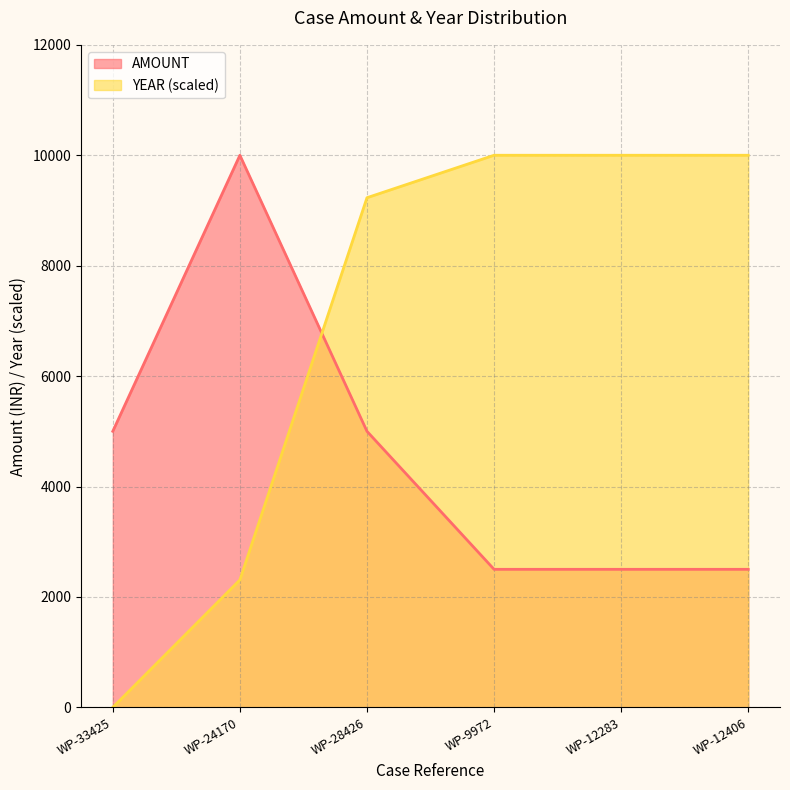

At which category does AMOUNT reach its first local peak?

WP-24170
* * *
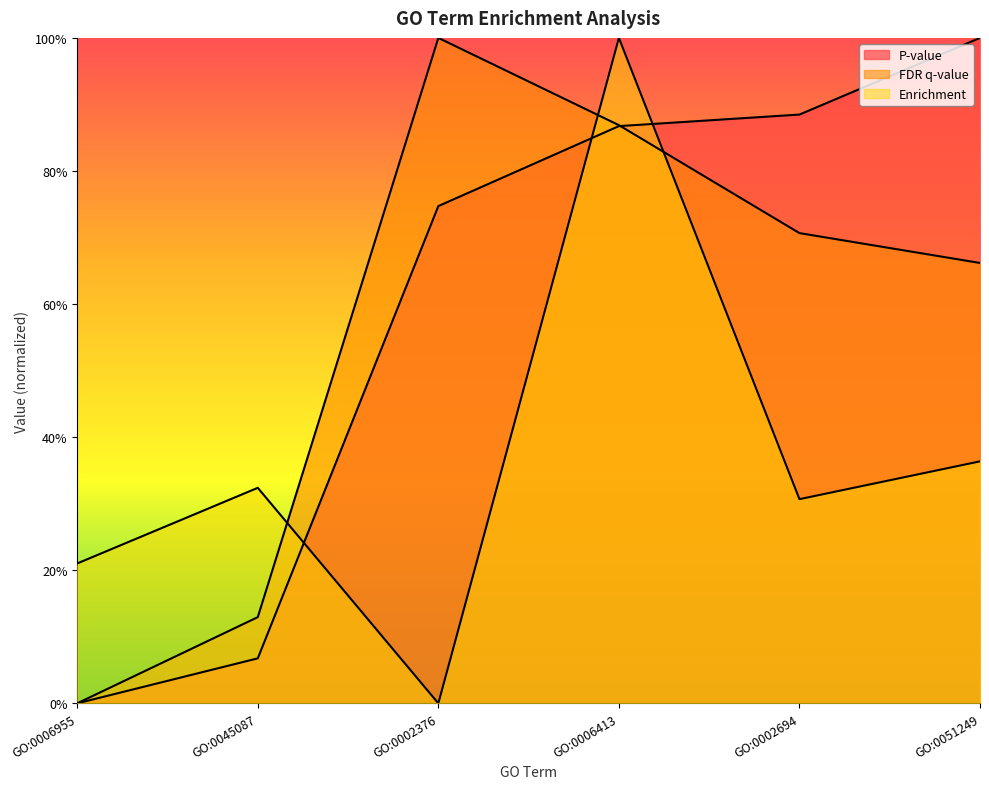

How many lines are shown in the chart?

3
---
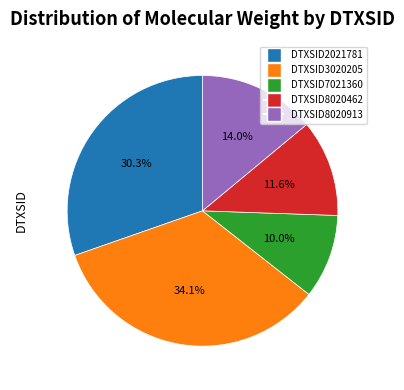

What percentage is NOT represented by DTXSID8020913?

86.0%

=== YOUR OBJECTIVE ===
Gather every line in the items above that contains the string "percentage" and copy each one. The match is case-sensitive.

=== SOLUTION ===
What percentage is NOT represented by DTXSID8020913?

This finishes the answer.